= Opdracht a =
Herhaal woord voor woord de regels uit de records, vanaf het begin van de records tot en met de regel waarin "and selling most of their" staat. Laat de afbeeldingen daarbij weg.

= Gekozen fragment =
----

Wij willen op deze wijze niet verder met u, het vertrouwen is hierdoor heel zwaar beschadigd en als gevolg hiervan verlenen we u hiervoor op staande voet ontslag.
(…).”.
2.4
Bij brief van 4 oktober 2022 heeft de gemachtigde van [verzoekster] onder meer het volgende aan Dijtham te kennen gegeven:

(…).
Alle rechten van cliënt voorbehoudend, bericht ik u dat cliënte in het ontslag zal berusten, gezien het feit dat zij geen vertrouwen meer heeft dat een vruchtbare samenwerking in de toekomst nog mogelijk zal zijn. Cliënte acht het gegeven ontslag wel kennelijk onredelijk, daar de opgegeven het ontslag niet kan dragen en zij bovendien 7 jaren bij uw bedrijf heeft gewerkt en al 45 jaar oud is waardoor haar kansen op de arbeidsmarkt klein zijn.
Alvorens een verzoek bij het Gerecht in Eerste Aanleg in te dienen op basis van kennelijk onredelijk ontslag, stelt cliënt u in de gelegenheid de zaak in der minne te regelen (…).”.
2.5
Partijen hebben geen regeling bereikt.

3.HET GESCHIL

3.1
Naast verlof tot kosteloos procederen verzoekt [verzoekster] het Gerecht om bij beschikking uitvoerbaar bij voorraad:
a. “
Zolang de arbeidsovereenkomst tussen partijen niet op rechtmatige wijze zal zijn beëindigd, Dijtham te bevelen om op grond van het kennelijk onredelijk ontslag aan [verzoekster] het loon door te betalen vanaf 19 september 2022 totdat de arbeidsovereenkomst op rechtsgeldige wijze zal zijn beëindigd, alsook het achterstallig loon te betalen, zulks te vermeerderen met de wettelijke verhoging ex artikel 7:625 BW en met de wettelijke rente telkens vanaf de dag der opeisbaarheid van dat loon, althans enig andere beslissing te nemen dat U E.A. in goede justitie zal vernemen te behoren;
b.

----

= Bronmateriaal =
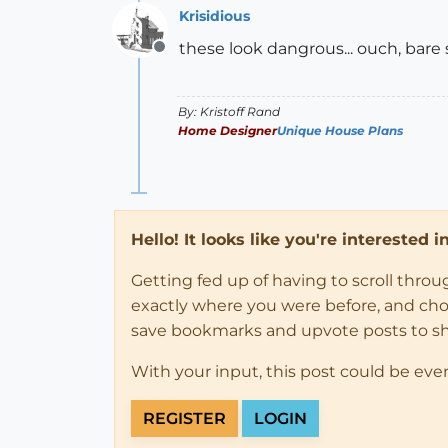
Krisidious
these look dangrous... ouch, bare 
Offline
By: Kristoff Rand
Home Designer
Unique House Plans
Hello! It looks like you're interested 
Getting fed up of having to scroll thro
exactly where you were before, and choose
save bookmarks and upvote posts to s
With your input, this post could be eve
REGISTER
LOGIN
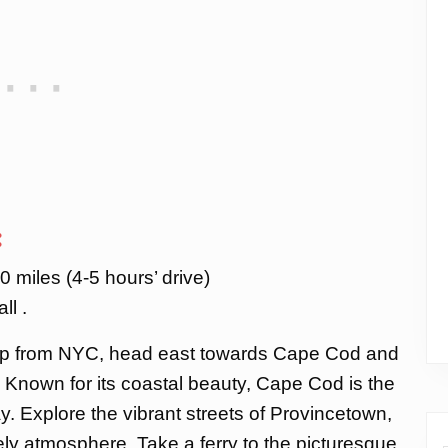
:
 miles (4-5 hours’ drive)
ll .
trip from NYC, head east towards Cape Cod and
Known for its coastal beauty, Cape Cod is the
. Explore the vibrant streets of Provincetown,
vely atmosphere. Take a ferry to the picturesque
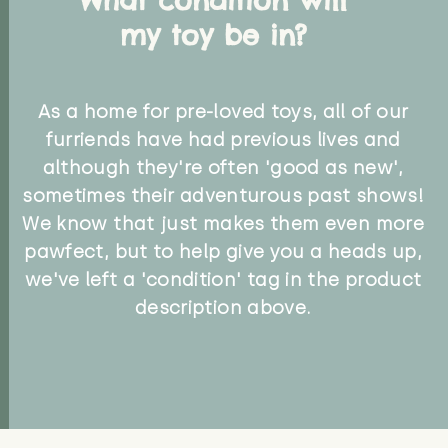
my toy be in?
As a home for pre-loved toys, all of our
furriends have had previous lives and
although they're often 'good as new',
sometimes their adventurous past shows!
We know that just makes them even more
pawfect, but to help give you a heads up,
we've left a 'condition' tag in the product
description above.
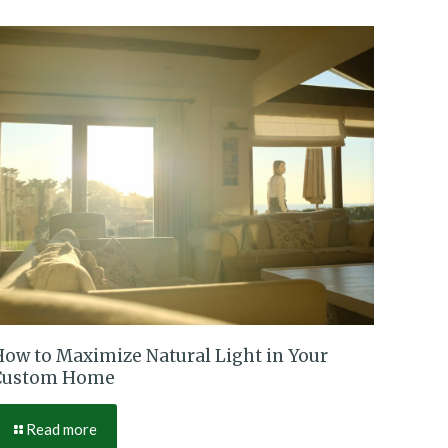
How to Maximize Natural Light in Your
Custom Home
Read more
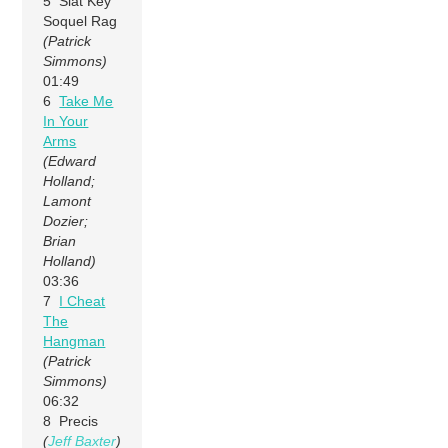
5 Slat Key
Soquel Rag
(Patrick
Simmons)
01:49
6
Take Me
In Your
Arms
(Edward
Holland;
Lamont
Dozier;
Brian
Holland)
03:36
7
I Cheat
The
Hangman
(Patrick
Simmons)
06:32
8 Precis
(
Jeff Baxter
)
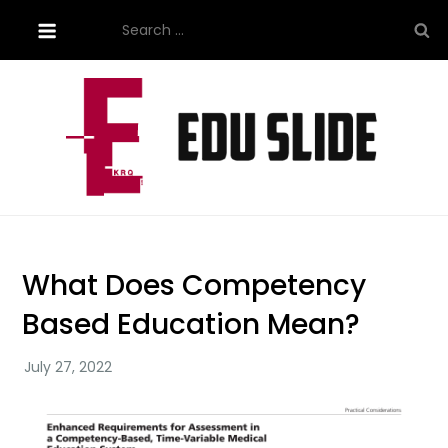
Skip
Search
to
for:
content
Site About Education
eduslide.net
What Does Competency
Based Education Mean?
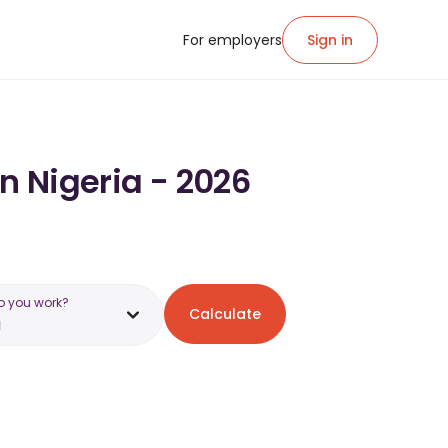
For employers
Sign in
n Nigeria - 2026
o you work?
Calculate
a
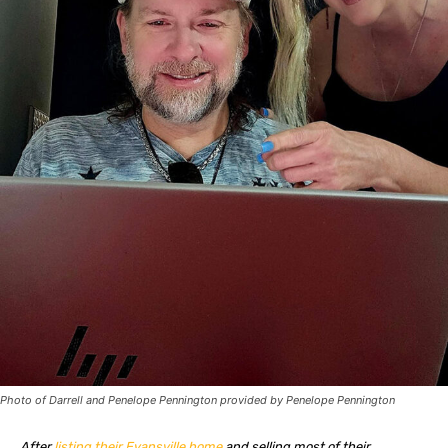
Photo of Darrell and Penelope Pennington provided by Penelope Pennington
After
listing their Evansville home
and selling most of their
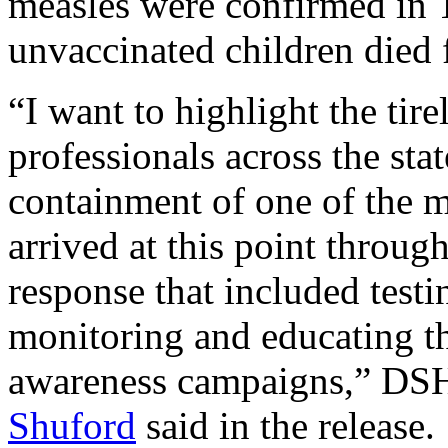
measles were confirmed in 
unvaccinated children died 
“I want to highlight the tir
professionals across the sta
containment of one of the m
arrived at this point throu
response that included testi
monitoring and educating t
awareness campaigns,” D
Shuford
said in the release.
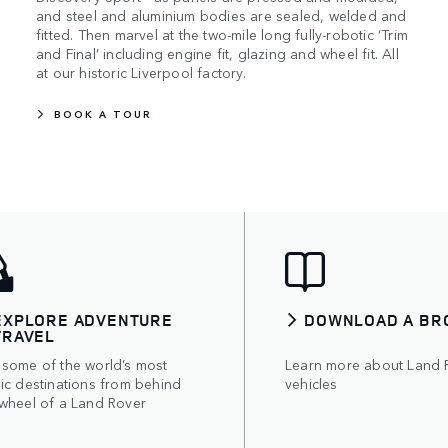
and steel and aluminium bodies are sealed, welded and
fitted. Then marvel at the two-mile long fully-robotic ‘Trim
and Final’ including engine fit, glazing and wheel fit. All
at our historic Liverpool factory.
BOOK A TOUR
EXPLORE ADVENTURE
DOWNLOAD A BR
TRAVEL
 some of the world’s most
Learn more about Land 
ic destinations from behind
vehicles
 wheel of a Land Rover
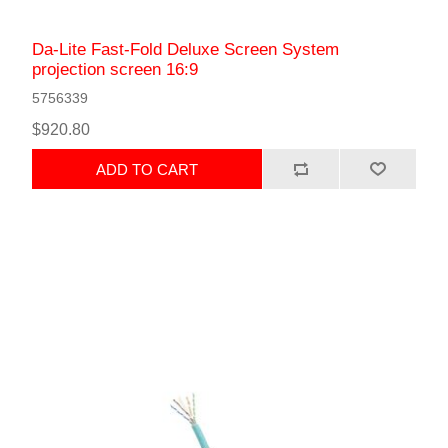
Da-Lite Fast-Fold Deluxe Screen System
projection screen 16:9
5756339
$920.80
ADD TO CART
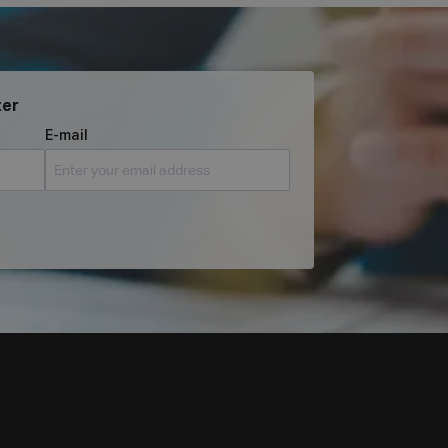
ter
E-mail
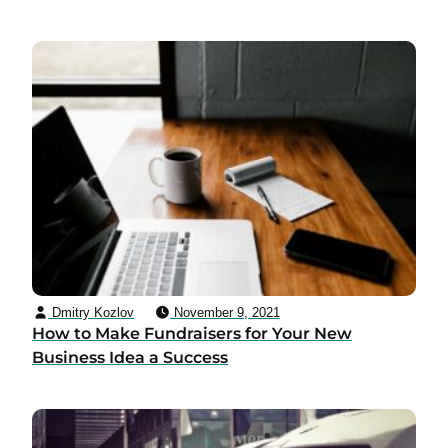
Dmitry Kozlov
November 9, 2021
How to Make Fundraisers for Your New
Business Idea a Success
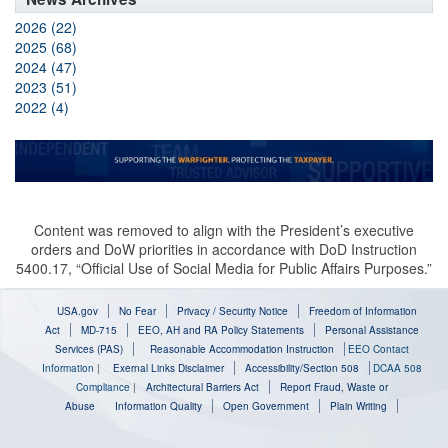
2026 (22)
2025 (68)
2024 (47)
2023 (51)
2022 (4)
Content was removed to align with the President’s executive
orders and DoW priorities in accordance with DoD Instruction
5400.17, “Official Use of Social Media for Public Affairs Purposes.”
USA.gov
No Fear
Privacy / Security Notice
Freedom of Information
Act
MD-715
EEO, AH and RA Policy Statements
Personal Assistance
Services (PAS)
Reasonable Accommodation Instruction
EEO Contact
Information
|
Exernal Links Disclaimer
Accessibility/Section 508
DCAA 508
Compliance
|
Architectural Barriers Act
Report Fraud, Waste or
Abuse
Information Quality
Open Government
Plain Writing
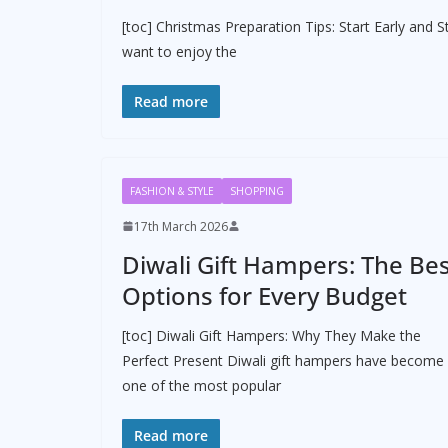
[toc] Christmas Preparation Tips: Start Early and S
want to enjoy the
Read more
FASHION & STYLE
SHOPPING
17th March 2026
Diwali Gift Hampers: The Be
Options for Every Budget
[toc] Diwali Gift Hampers: Why They Make the
Perfect Present Diwali gift hampers have become
one of the most popular
Read more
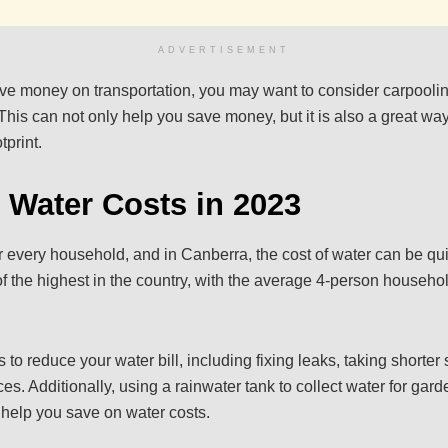
ADVERTISEMENT
save money on transportation, you may want to consider carpoolin
This can not only help you save money, but it is also a great way
tprint.
 Water Costs in 2023
or every household, and in Canberra, the cost of water can be qu
 the highest in the country, with the average 4-person househ
to reduce your water bill, including fixing leaks, taking shorter
ces. Additionally, using a rainwater tank to collect water for gar
help you save on water costs.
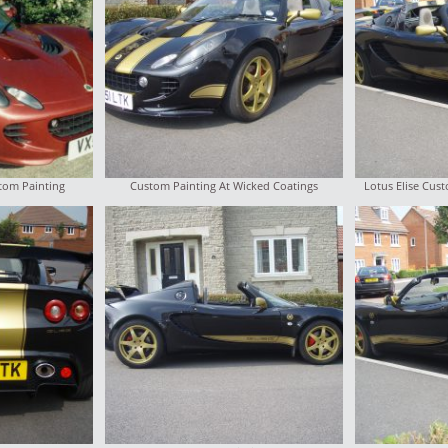
stom Painting
Custom Painting At Wicked Coatings
Lotus Elise Cus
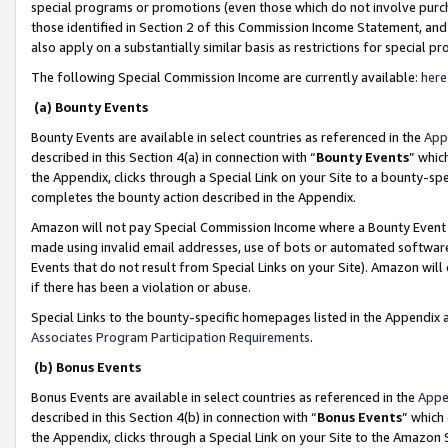
special programs or promotions (even those which do not involve purcha
those identified in Section 2 of this Commission Income Statement, an
also apply on a substantially similar basis as restrictions for special 
The following Special Commission Income are currently available:
here
(a) Bounty Events
Bounty Events are available in select countries as referenced in the
App
described in this Section 4(a) in connection with “
Bounty Events
” whic
the Appendix, clicks through a Special Link on your Site to a bounty-s
completes the bounty action described in the Appendix.
Amazon will not pay Special Commission Income where a Bounty Event ha
made using invalid email addresses, use of bots or automated software
Events that do not result from Special Links on your Site). Amazon will 
if there has been a violation or abuse.
Special Links to the bounty-specific homepages listed in the Appendix 
Associates Program Participation Requirements
.
(b) Bonus Events
Bonus Events are available in select countries as referenced in the
Appe
described in this Section 4(b) in connection with “
Bonus Events
” which
the Appendix, clicks through a Special Link on your Site to the Amazon 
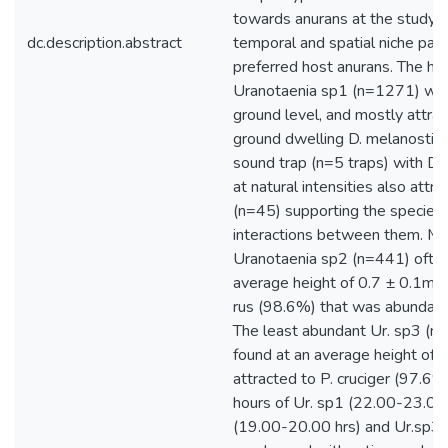
towards anurans at the study s
dc.description.abstract
temporal and spatial niche parti
preferred host anurans. The hi
Uranotaenia sp1 (n=1271) was
ground level, and mostly attra
ground dwelling D. melanostic
sound trap (n=5 traps) with D. 
at natural intensities also att
(n=45) supporting the species 
interactions between them. M
Uranotaenia sp2 (n=441) often
average height of 0.7 ± 0.1m, 
rus (98.6%) that was abundant
The least abundant Ur. sp3 (n
found at an average height of
attracted to P. cruciger (97.6%)
hours of Ur. sp1 (22.00-23.00 
(19.00-20.00 hrs) and Ur.sp3 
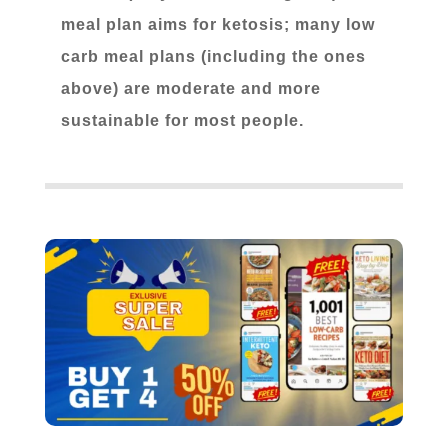
meal plan aims for ketosis; many low
carb meal plans (including the ones
above) are moderate and more
sustainable for most people.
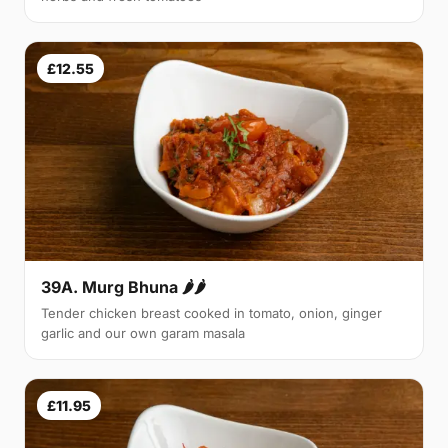
£12.55
39A. Murg Bhuna 🌶🌶
Tender chicken breast cooked in tomato, onion, ginger
garlic and our own garam masala
£11.95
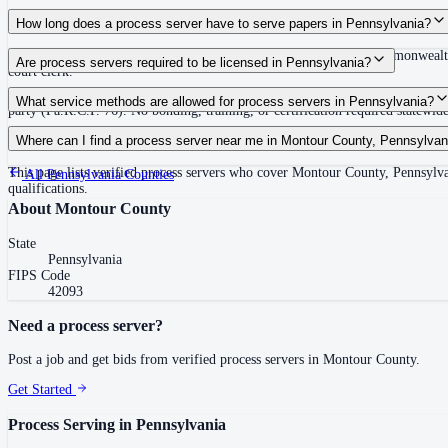
Routine process service in Pennsylvania typically costs $50–$150. Rates in M
How long does a process server have to serve papers in Pennsylvania?
30 days after issuance of writ or filing of complaint within the Commonwealth
Are process servers required to be licensed in Pennsylvania?
court clerk.
No — Pennsylvania does not require a statewide license. Any competent adult w
What service methods are allowed for process servers in Pennsylvania?
party (Pa.R.C.P. 76). No bonding, training, or certification required statewide
Personal service (handing to defendant, Rule 402(a)(1)), substitute service (
Where can I find a process server near me in Montour County, Pennsylvan
This page lists verified process servers who cover Montour County, Pennsylva
All
Pennsylvania
Counties
qualifications.
About
Montour County
State
Pennsylvania
FIPS Code
42093
Need a process server?
Post a job and get bids from verified process servers in
Montour County
.
Get Started
Process Serving in
Pennsylvania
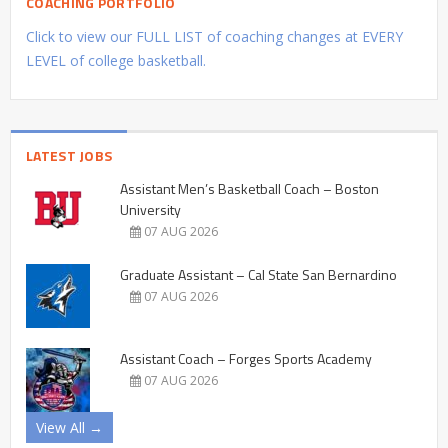
COACHING PORTFOLIO
Click to view our FULL LIST of coaching changes at EVERY
LEVEL of college basketball.
LATEST JOBS
Assistant Men’s Basketball Coach – Boston
University
07 AUG 2026
Graduate Assistant – Cal State San Bernardino
07 AUG 2026
Assistant Coach – Forges Sports Academy
07 AUG 2026
View All →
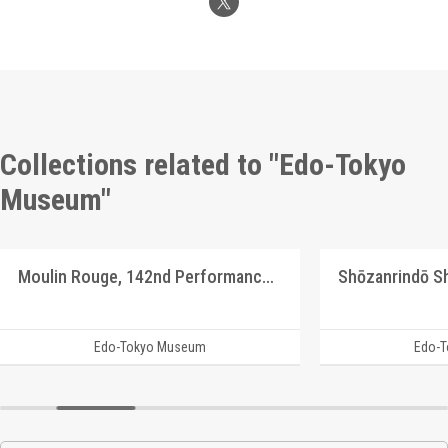
Collections related to "Edo-Tokyo
Museum"
Moulin Rouge, 142nd Performance Program
Edo-Tokyo Museum
Edo-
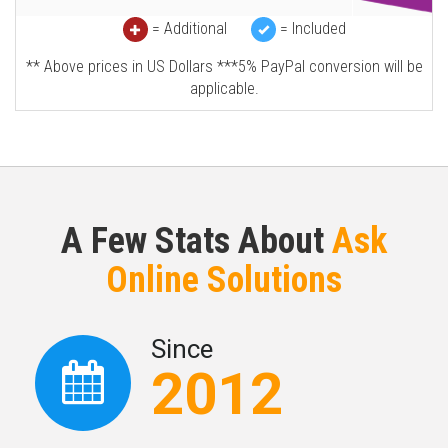
= Additional
= Included
** Above prices in US Dollars ***5% PayPal conversion will be
applicable.
A Few Stats About
Ask
Online Solutions
Since
2012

----

= Opdracht b =
Ga verder met het fragment over het ontslag op staande voet, direct na de laatste regel die er staat.

= Resultaat a =
Krisidious
these look dangrous... ouch, bare 
Offline
By: Kristoff Rand
Home Designer
Unique House Plans
Hello! It looks like you're interested 
Getting fed up of having to scroll thro
exactly where you were before, and choose
save bookmarks and upvote posts to s
With your input, this post could be eve
REGISTER
LOGIN
:
 miles (4-5 hours’ drive)
ll .
trip from NYC, head east towards Cape Cod and
Known for its coastal beauty, Cape Cod is the
. Explore the vibrant streets of Provincetown,
vely atmosphere. Take a ferry to the picturesque
my toy be in?
As a home for pre-loved toys, all of our
furriends have had previous lives and
although they're often 'good as new',
sometimes their adventurous past shows!
We know that just makes them even more
pawfect, but to help give you a heads up,
we've left a 'condition' tag in the product
description above.
How to Maximize Natural Light in Your
Custom Home
Read more
5 Slat Key
Soquel Rag
(Patrick
Simmons)
01:49
6
Take Me
In Your
Arms
(Edward
Holland;
Lamont
Dozier;
Brian
Holland)
03:36
7
I Cheat
The
Hangman
(Patrick
Simmons)
06:32
8 Precis
(
Jeff Baxter
)
Skip
Search
to
for:
content
Site About Education
eduslide.net
What Does Competency
Based Education Mean?
For employers
Sign in
n Nigeria - 2026
o you work?
Calculate
a
Photo of Darrell and Penelope Pennington provided by Penelope Pennington
After
listing their Evansville home
and selling most of their

= Resultaat b =
Alles met veroordeling van Dijtham in de kosten van dit geding.”.
3.2
Dijtham voert verweer en concludeert tot afwijzing van het door [verzoekster] verzochte, met veroordeling van [verzoekster] in de kosten van de procedure.

4.DE BEOORDELING

4.1
Uit het door [verzoekster] overgelegde bewijs van onvermogen blijkt dat zij niet in staat is de kosten van deze procedure te dragen. Aan [verzoekster] zal daarom verlof tot kosteloos procederen worden verleend.
4.1 [
verzoekster] vordert doorbetaling van haar loon, welke vordering impliceert dat de tussen partijen gesloten arbeidsovereenkomst onverkort bestaat. [verzoekster], of beter gezegd haar gemachtigde, miskent daarmee dat [verzoekster] bij de hiervoor onder 2.4 vermelde brief aan Dijtham te kennen heeft gegeven dat zij berust in het ontslag. De woorden “
Alle rechten van cliënt voorbehoudend”waarmee de eerst geciteerde zin van die brief mee begint kan, gelet op het vervolg van die zin en de daarop volgende zin, niet anders worden begrepen dan dat [verzoekster] haar rechten zoals vorderingen uit hoofde van onregelmatig ontslag en kennelijk onredelijk ontslag (ofwel vorderingen tot schadevergoeding) voorbehoudt.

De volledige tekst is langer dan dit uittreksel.